_EXERCISE INPUT_
*****
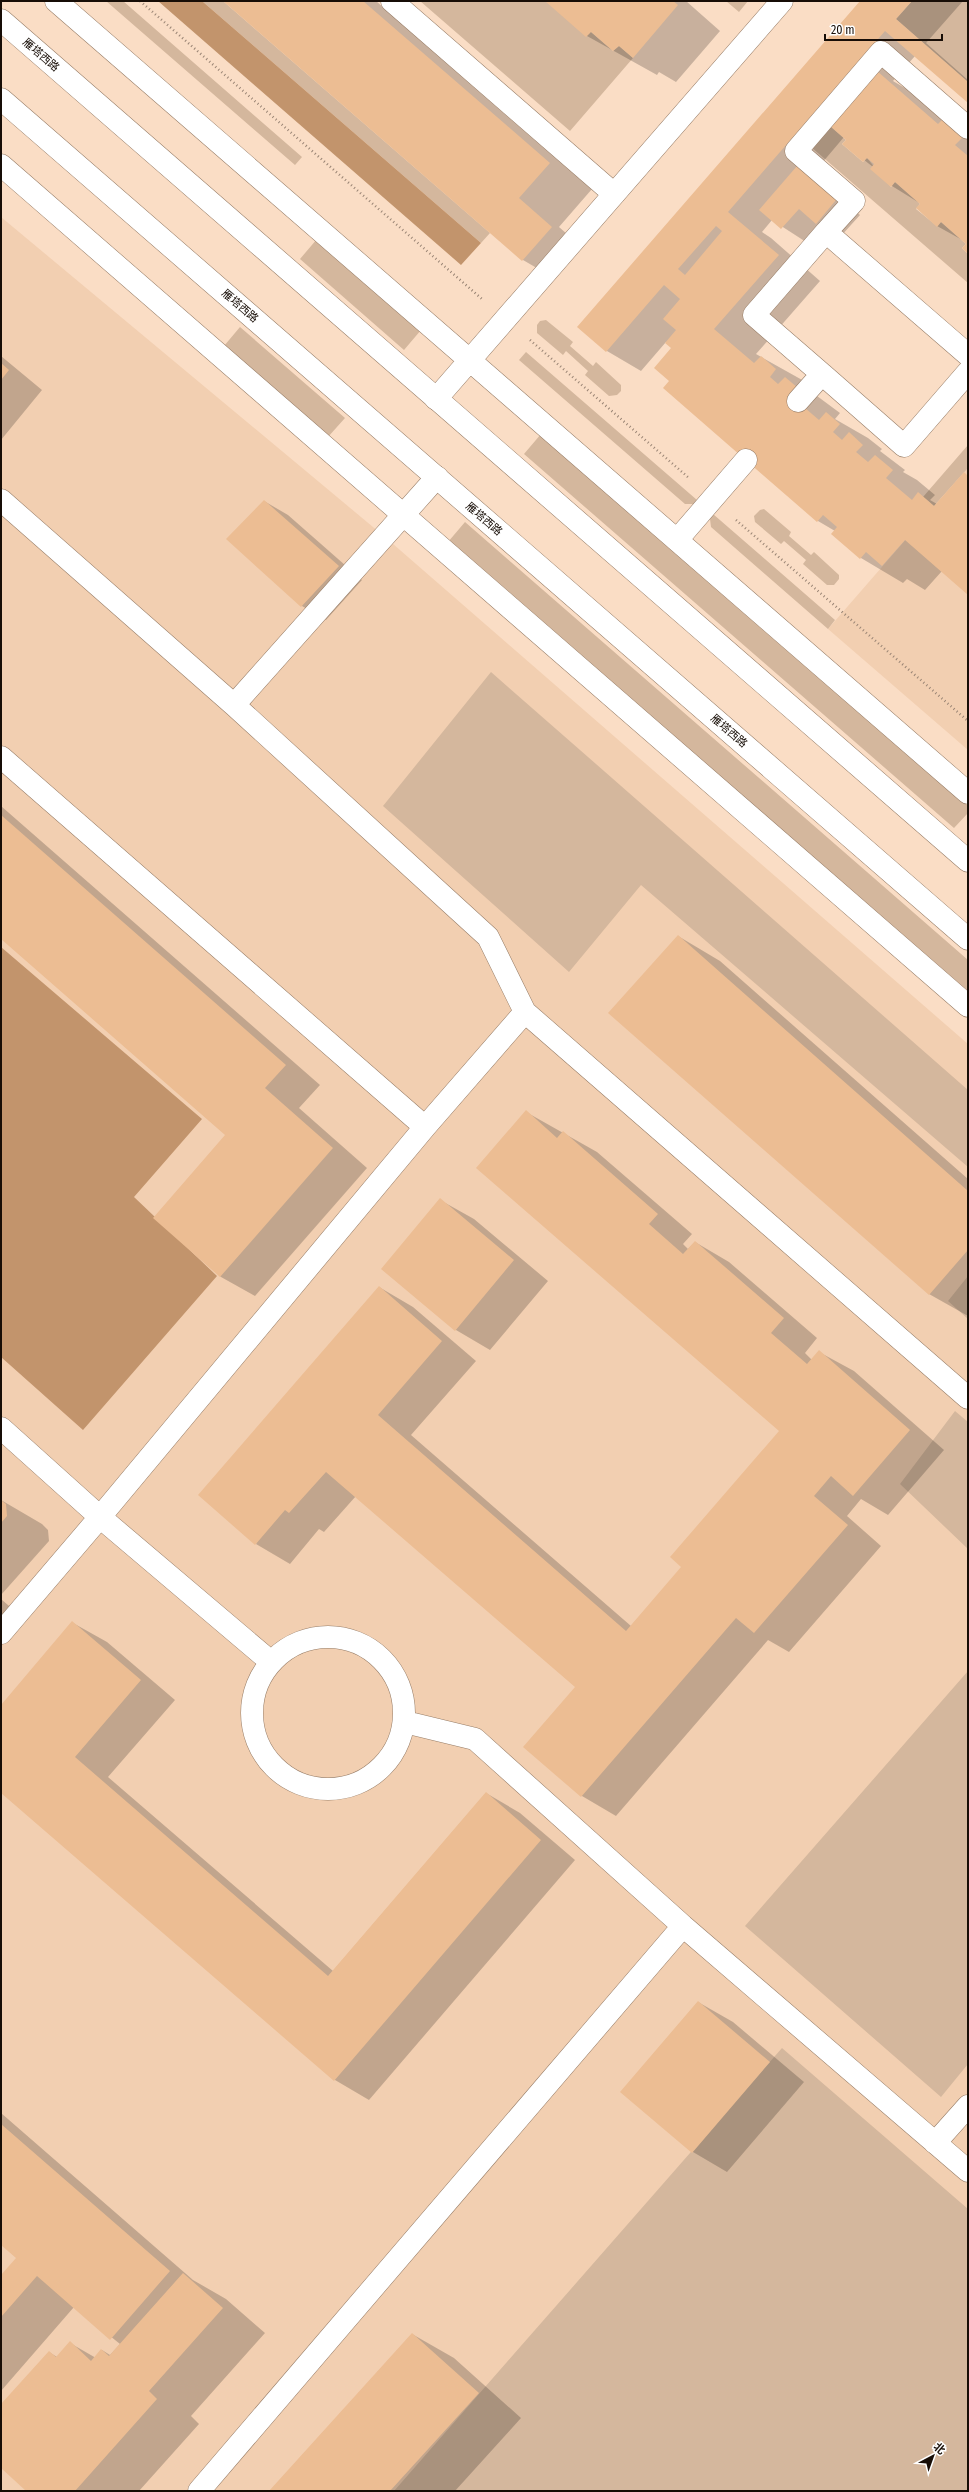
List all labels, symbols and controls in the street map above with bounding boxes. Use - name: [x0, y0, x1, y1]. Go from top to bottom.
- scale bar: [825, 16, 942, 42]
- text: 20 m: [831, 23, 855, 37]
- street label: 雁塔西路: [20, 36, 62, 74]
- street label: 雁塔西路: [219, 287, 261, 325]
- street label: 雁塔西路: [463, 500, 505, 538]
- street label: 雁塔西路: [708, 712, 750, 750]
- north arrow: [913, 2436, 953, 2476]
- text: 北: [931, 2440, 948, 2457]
*****
_TASK OBJECTIVE_
What you output must match the data exactly, apart from the pictures, which are left out.

_SOLVED EXERCISE_
List all labels, symbols and controls in the street map above with bounding boxes. Use - name: [x0, y0, x1, y1]. Go from top to bottom.
- scale bar: [825, 16, 942, 42]
- text: 20 m: [831, 23, 855, 37]
- street label: 雁塔西路: [20, 36, 62, 74]
- street label: 雁塔西路: [219, 287, 261, 325]
- street label: 雁塔西路: [463, 500, 505, 538]
- street label: 雁塔西路: [708, 712, 750, 750]
- north arrow: [913, 2436, 953, 2476]
- text: 北: [931, 2440, 948, 2457]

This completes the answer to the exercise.